On the other hand, DTG printers are constantly evolving as digital printing technology steadily improves. New machines released today, considered cutting-edge now, would soon be exceeded by newer ones introduced not long after. As such, the utility of these DTG printers and their resale value will only become less appealing over time. In many cases, used DTG printers will sell for 50 percent of their original price, a steep drop from the costly initial investment it took to acquire them in the first place.
Knowing what to buy ensures you have sufficient capital for other business expenses and the necessary equipment to significantly contribute to your overall operations for a very long time.

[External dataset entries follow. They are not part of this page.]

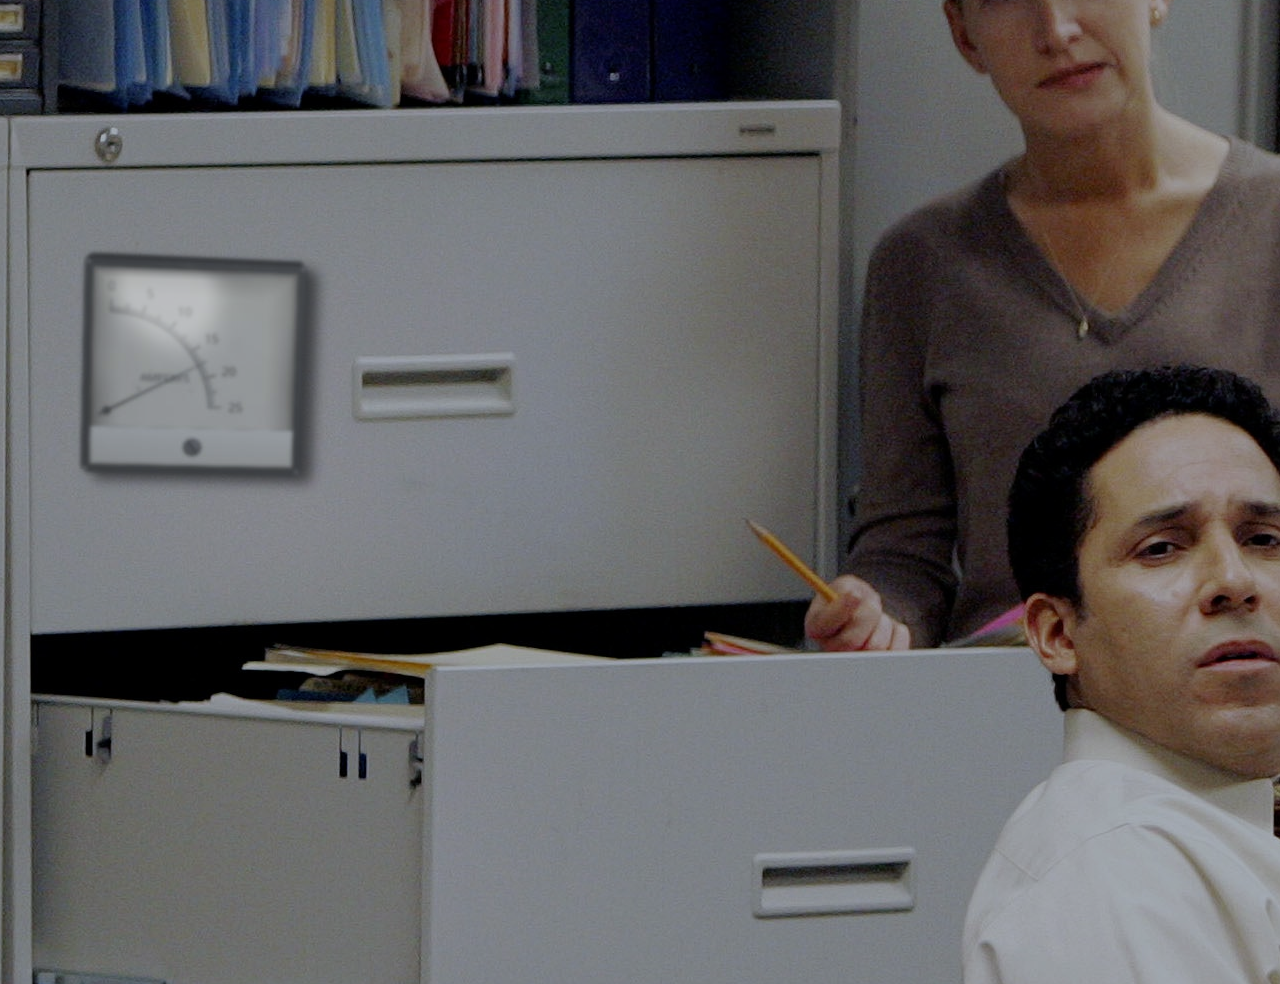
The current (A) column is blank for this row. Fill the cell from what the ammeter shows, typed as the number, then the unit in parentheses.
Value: 17.5 (A)
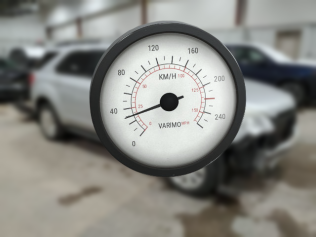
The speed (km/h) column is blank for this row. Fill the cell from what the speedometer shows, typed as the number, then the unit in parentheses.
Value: 30 (km/h)
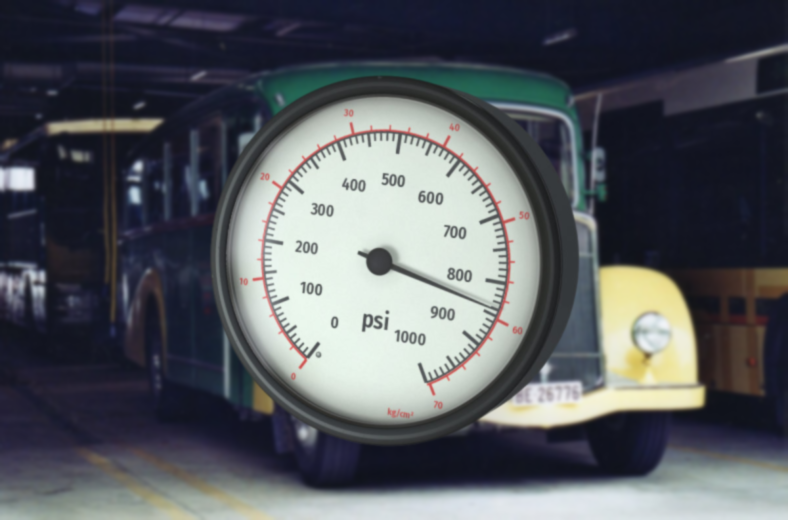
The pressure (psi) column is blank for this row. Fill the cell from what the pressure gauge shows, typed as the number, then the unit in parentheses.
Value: 840 (psi)
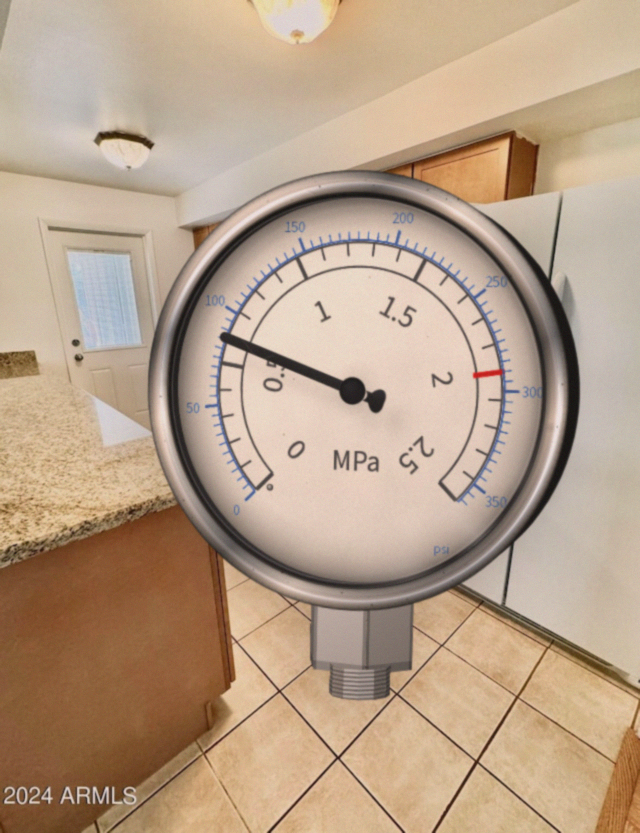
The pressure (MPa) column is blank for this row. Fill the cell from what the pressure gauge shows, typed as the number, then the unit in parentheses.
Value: 0.6 (MPa)
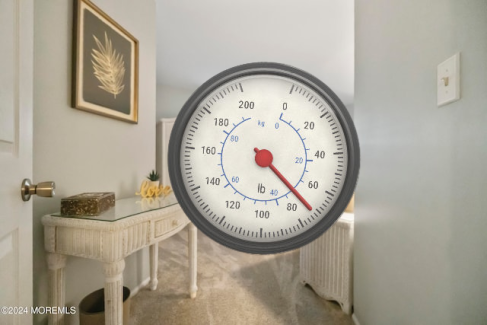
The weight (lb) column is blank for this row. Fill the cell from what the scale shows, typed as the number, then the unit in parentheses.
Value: 72 (lb)
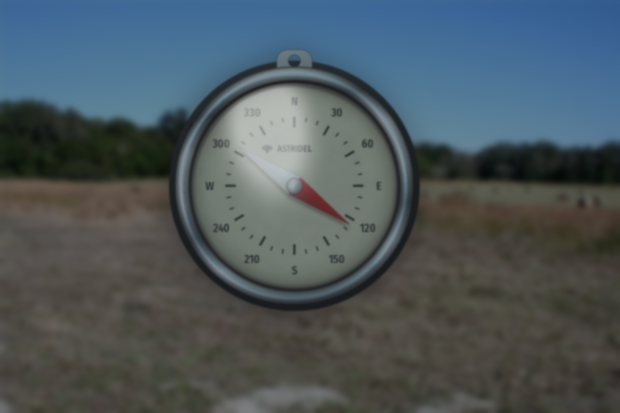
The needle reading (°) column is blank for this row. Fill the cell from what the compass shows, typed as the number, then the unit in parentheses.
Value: 125 (°)
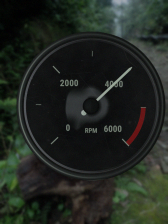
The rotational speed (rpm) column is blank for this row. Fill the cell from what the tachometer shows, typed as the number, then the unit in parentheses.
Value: 4000 (rpm)
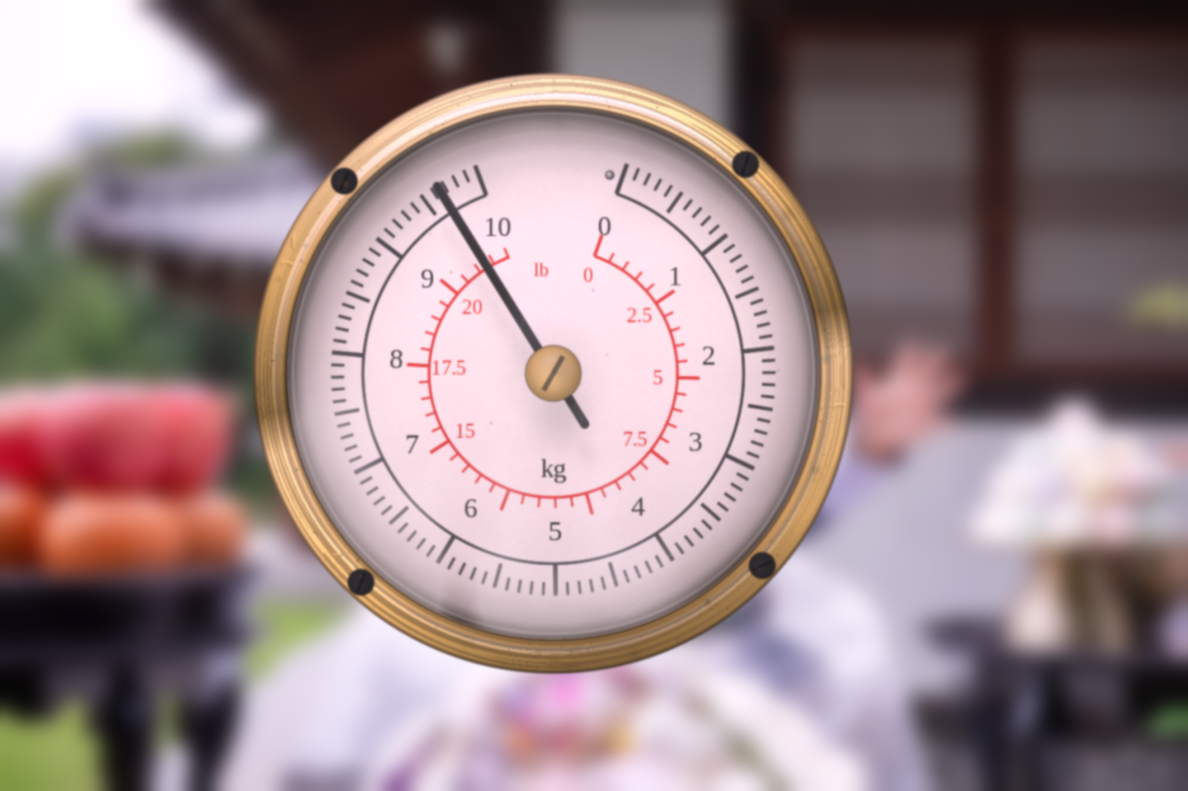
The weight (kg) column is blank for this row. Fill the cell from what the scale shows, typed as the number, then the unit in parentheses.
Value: 9.65 (kg)
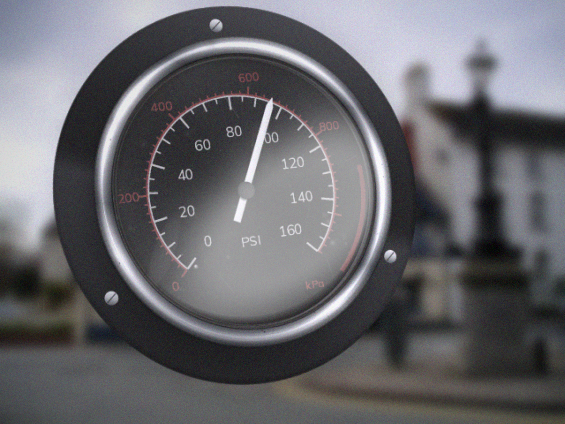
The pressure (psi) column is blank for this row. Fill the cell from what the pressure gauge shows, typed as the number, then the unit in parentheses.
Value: 95 (psi)
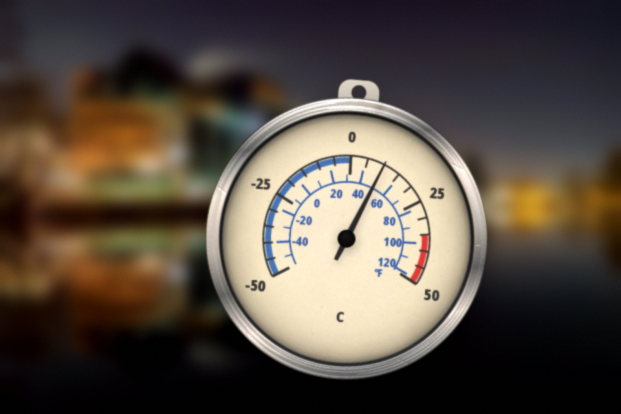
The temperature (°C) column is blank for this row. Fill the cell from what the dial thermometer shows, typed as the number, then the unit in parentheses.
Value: 10 (°C)
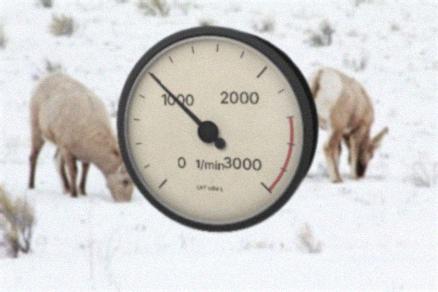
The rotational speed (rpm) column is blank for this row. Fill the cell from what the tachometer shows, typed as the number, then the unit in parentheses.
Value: 1000 (rpm)
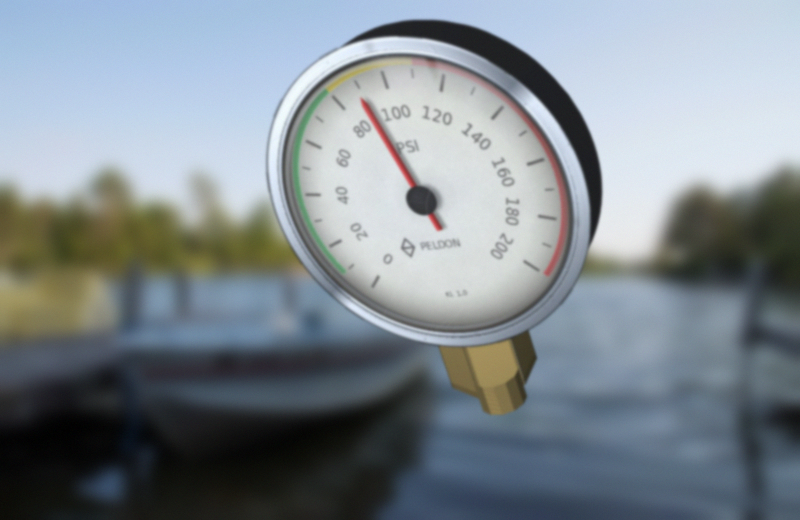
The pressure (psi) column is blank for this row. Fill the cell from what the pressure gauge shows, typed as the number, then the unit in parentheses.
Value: 90 (psi)
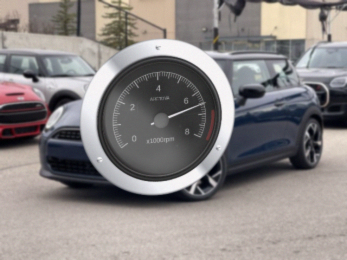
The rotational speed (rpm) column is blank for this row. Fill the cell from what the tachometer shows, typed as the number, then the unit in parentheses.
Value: 6500 (rpm)
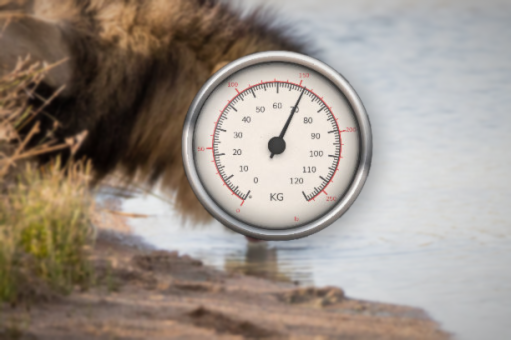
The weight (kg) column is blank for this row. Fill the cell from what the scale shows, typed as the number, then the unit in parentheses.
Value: 70 (kg)
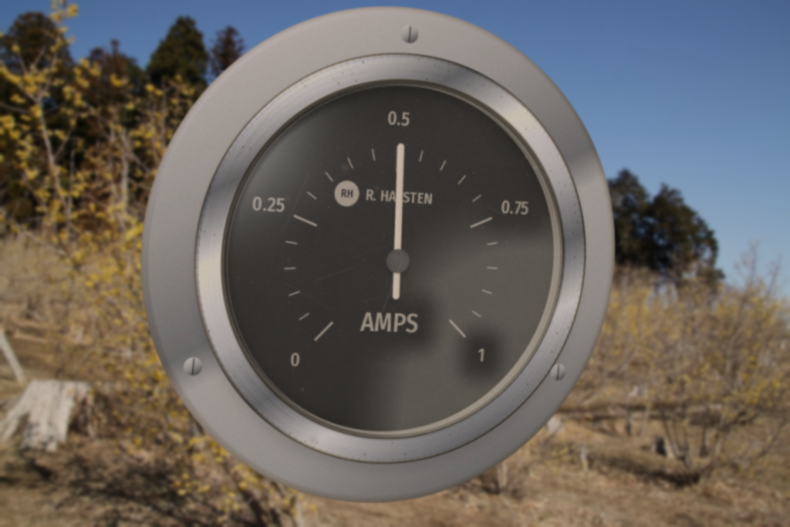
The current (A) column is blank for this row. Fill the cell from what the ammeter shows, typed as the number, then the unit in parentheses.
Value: 0.5 (A)
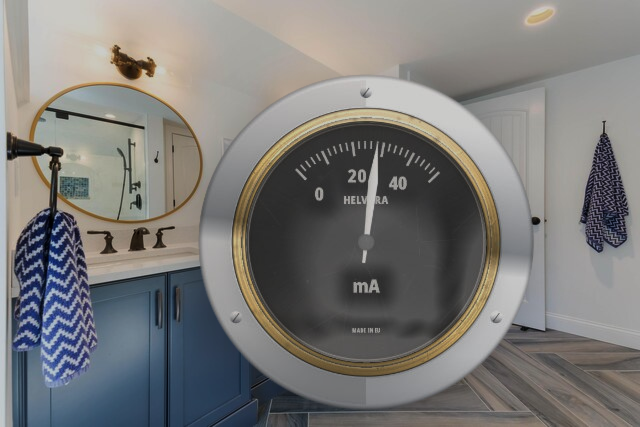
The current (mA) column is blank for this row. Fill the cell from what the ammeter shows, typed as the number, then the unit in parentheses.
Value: 28 (mA)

Reliability of New Equipment
Where possible, you’d much rather purchase a new piece of equipment than an older one, even if the latter is going for cheap. Not only is it a matter of equipment becoming obsolete, but you also want equipment that works reliably for a long time. New equipment generally provides peace of mind since they’re brand new, but you also get warranty coverage for anything that might occur in the first few weeks or months of owning it.
Tax Incentives, Too
Buying equipment also entitles you to certain tax incentives. Section 179 of the US Internal Revenue Code does allow a business to take an immediate deduction for business expenses for acquiring “depreciable assets” such as equipment and software. This provides much-needed tax relief for startups looking to acquire the needed equipment to get their business going, so long as the purchased equipment meets Section 179’s stipulations.
Again, be sure to speak to a professional tax consultant first to get an idea of what tax incentives you may be eligible for.
The Disadvantages of Buying Equipment
High Upfront Costs
Spending tens of thousands of dollars on equipment is a big, expensive decision. That expense could take a hefty toll on your overall cash flow if you didn’t account for it ahead of time. On top of that, this amount could have been invested in other needs for the company, such as future growth or marketing plans.
Obsolescence
As mentioned earlier, you don’t want to be caught buying equipment that’s rendered obsolete within a few months of a newer equipment’s introduction. If it can do what your equipment does but more efficiently or with better results, you’re operating at a productivity loss.
Diminished Resale Value
Once you’ve bought the equipment and no longer want or need it, selling it requires you to reduce its price significantly from its original retail price.
Unexpected Maintenance Requirements
Regular maintenance helps keep your equipment running smoothly for a long time, but there will be occasions when the equipment may need unexpected repairs. In such instances, that means having to sit through downtime where you’re not printing anything. Every minute of downtime can be costly in the long run; the longer a problem remains unsolved, the longer it takes to fulfill customer orders.
Conclusion
Leasing and buying offer a fair share of pros and cons you’ll need to consider before deciding on your acquisitions. For many shops, leasing is the most cost-effective way to acquire new equipment, enabling them to print garments and ensure steady profits over time. For established businesses, buying is the better option to own printing equipment and take control over how they’re used and maintained.
Making any kind of acquisition requires a great deal of thought put into it. Be sure to conduct all the research you need to know whether a lease or a purchase would be the best course of action required for your print shop. Make a point to factor in your overall cash flow position so that you don’t put yourself in a tight financial position from an unwise acquisition.